Top of Given data

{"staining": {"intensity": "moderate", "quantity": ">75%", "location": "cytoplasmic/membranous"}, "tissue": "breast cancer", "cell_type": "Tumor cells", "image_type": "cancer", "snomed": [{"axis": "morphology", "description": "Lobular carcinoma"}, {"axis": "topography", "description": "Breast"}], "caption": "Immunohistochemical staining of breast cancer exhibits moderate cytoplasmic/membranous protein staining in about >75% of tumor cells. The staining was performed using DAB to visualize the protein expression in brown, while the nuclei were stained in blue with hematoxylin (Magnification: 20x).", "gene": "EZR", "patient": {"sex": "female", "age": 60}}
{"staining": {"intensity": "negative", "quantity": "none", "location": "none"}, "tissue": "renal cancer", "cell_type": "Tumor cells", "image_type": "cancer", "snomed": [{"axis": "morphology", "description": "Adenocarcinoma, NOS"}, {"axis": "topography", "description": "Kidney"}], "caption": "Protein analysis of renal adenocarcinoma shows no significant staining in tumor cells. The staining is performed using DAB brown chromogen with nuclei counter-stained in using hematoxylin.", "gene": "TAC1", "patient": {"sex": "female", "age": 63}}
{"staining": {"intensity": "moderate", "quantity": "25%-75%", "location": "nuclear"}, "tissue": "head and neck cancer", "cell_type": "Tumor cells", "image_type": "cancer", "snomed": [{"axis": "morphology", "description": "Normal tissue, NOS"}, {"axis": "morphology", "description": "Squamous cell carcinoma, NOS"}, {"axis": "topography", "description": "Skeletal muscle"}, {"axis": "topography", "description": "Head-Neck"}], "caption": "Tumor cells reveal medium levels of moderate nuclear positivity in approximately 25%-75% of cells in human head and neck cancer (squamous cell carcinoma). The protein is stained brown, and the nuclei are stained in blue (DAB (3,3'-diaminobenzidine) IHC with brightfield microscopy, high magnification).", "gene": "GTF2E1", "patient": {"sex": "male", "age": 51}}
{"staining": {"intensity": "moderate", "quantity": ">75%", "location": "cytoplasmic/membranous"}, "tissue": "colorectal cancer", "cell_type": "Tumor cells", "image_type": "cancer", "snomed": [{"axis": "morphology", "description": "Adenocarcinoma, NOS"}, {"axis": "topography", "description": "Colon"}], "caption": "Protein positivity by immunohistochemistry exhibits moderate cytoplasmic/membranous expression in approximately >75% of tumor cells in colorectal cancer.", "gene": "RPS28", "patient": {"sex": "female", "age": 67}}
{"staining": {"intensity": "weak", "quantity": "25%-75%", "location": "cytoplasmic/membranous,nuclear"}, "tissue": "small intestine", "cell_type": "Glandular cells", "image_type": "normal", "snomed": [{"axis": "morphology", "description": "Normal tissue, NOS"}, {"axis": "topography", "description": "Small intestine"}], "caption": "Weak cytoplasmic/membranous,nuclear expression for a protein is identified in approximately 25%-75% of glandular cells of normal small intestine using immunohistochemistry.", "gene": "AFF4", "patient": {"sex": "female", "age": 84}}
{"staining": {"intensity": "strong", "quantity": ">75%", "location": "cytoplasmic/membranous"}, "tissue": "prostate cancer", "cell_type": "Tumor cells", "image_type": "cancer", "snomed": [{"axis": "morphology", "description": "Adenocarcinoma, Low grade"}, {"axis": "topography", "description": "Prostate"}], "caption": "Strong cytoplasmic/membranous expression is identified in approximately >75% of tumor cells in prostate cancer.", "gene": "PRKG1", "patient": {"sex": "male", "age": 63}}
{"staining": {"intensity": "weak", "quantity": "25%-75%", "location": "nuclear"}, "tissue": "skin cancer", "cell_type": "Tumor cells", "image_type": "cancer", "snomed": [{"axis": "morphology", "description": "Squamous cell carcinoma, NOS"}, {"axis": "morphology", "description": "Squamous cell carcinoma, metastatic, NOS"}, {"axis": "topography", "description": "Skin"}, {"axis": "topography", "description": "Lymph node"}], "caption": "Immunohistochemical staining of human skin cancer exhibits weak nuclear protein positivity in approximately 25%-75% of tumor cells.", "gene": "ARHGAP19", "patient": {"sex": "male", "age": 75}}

Bottom of Given data

Work to complete:
Copy every record above verbatim and in full.

Solution for this problem:
{"staining": {"intensity": "moderate", "quantity": ">75%", "location": "cytoplasmic/membranous"}, "tissue": "breast cancer", "cell_type": "Tumor cells", "image_type": "cancer", "snomed": [{"axis": "morphology", "description": "Lobular carcinoma"}, {"axis": "topography", "description": "Breast"}], "caption": "Immunohistochemical staining of breast cancer exhibits moderate cytoplasmic/membranous protein staining in about >75% of tumor cells. The staining was performed using DAB to visualize the protein expression in brown, while the nuclei were stained in blue with hematoxylin (Magnification: 20x).", "gene": "EZR", "patient": {"sex": "female", "age": 60}}
{"staining": {"intensity": "negative", "quantity": "none", "location": "none"}, "tissue": "renal cancer", "cell_type": "Tumor cells", "image_type": "cancer", "snomed": [{"axis": "morphology", "description": "Adenocarcinoma, NOS"}, {"axis": "topography", "description": "Kidney"}], "caption": "Protein analysis of renal adenocarcinoma shows no significant staining in tumor cells. The staining is performed using DAB brown chromogen with nuclei counter-stained in using hematoxylin.", "gene": "TAC1", "patient": {"sex": "female", "age": 63}}
{"staining": {"intensity": "moderate", "quantity": "25%-75%", "location": "nuclear"}, "tissue": "head and neck cancer", "cell_type": "Tumor cells", "image_type": "cancer", "snomed": [{"axis": "morphology", "description": "Normal tissue, NOS"}, {"axis": "morphology", "description": "Squamous cell carcinoma, NOS"}, {"axis": "topography", "description": "Skeletal muscle"}, {"axis": "topography", "description": "Head-Neck"}], "caption": "Tumor cells reveal medium levels of moderate nuclear positivity in approximately 25%-75% of cells in human head and neck cancer (squamous cell carcinoma). The protein is stained brown, and the nuclei are stained in blue (DAB (3,3'-diaminobenzidine) IHC with brightfield microscopy, high magnification).", "gene": "GTF2E1", "patient": {"sex": "male", "age": 51}}
{"staining": {"intensity": "moderate", "quantity": ">75%", "location": "cytoplasmic/membranous"}, "tissue": "colorectal cancer", "cell_type": "Tumor cells", "image_type": "cancer", "snomed": [{"axis": "morphology", "description": "Adenocarcinoma, NOS"}, {"axis": "topography", "description": "Colon"}], "caption": "Protein positivity by immunohistochemistry exhibits moderate cytoplasmic/membranous expression in approximately >75% of tumor cells in colorectal cancer.", "gene": "RPS28", "patient": {"sex": "female", "age": 67}}
{"staining": {"intensity": "weak", "quantity": "25%-75%", "location": "cytoplasmic/membranous,nuclear"}, "tissue": "small intestine", "cell_type": "Glandular cells", "image_type": "normal", "snomed": [{"axis": "morphology", "description": "Normal tissue, NOS"}, {"axis": "topography", "description": "Small intestine"}], "caption": "Weak cytoplasmic/membranous,nuclear expression for a protein is identified in approximately 25%-75% of glandular cells of normal small intestine using immunohistochemistry.", "gene": "AFF4", "patient": {"sex": "female", "age": 84}}
{"staining": {"intensity": "strong", "quantity": ">75%", "location": "cytoplasmic/membranous"}, "tissue": "prostate cancer", "cell_type": "Tumor cells", "image_type": "cancer", "snomed": [{"axis": "morphology", "description": "Adenocarcinoma, Low grade"}, {"axis": "topography", "description": "Prostate"}], "caption": "Strong cytoplasmic/membranous expression is identified in approximately >75% of tumor cells in prostate cancer.", "gene": "PRKG1", "patient": {"sex": "male", "age": 63}}
{"staining": {"intensity": "weak", "quantity": "25%-75%", "location": "nuclear"}, "tissue": "skin cancer", "cell_type": "Tumor cells", "image_type": "cancer", "snomed": [{"axis": "morphology", "description": "Squamous cell carcinoma, NOS"}, {"axis": "morphology", "description": "Squamous cell carcinoma, metastatic, NOS"}, {"axis": "topography", "description": "Skin"}, {"axis": "topography", "description": "Lymph node"}], "caption": "Immunohistochemical staining of human skin cancer exhibits weak nuclear protein positivity in approximately 25%-75% of tumor cells.", "gene": "ARHGAP19", "patient": {"sex": "male", "age": 75}}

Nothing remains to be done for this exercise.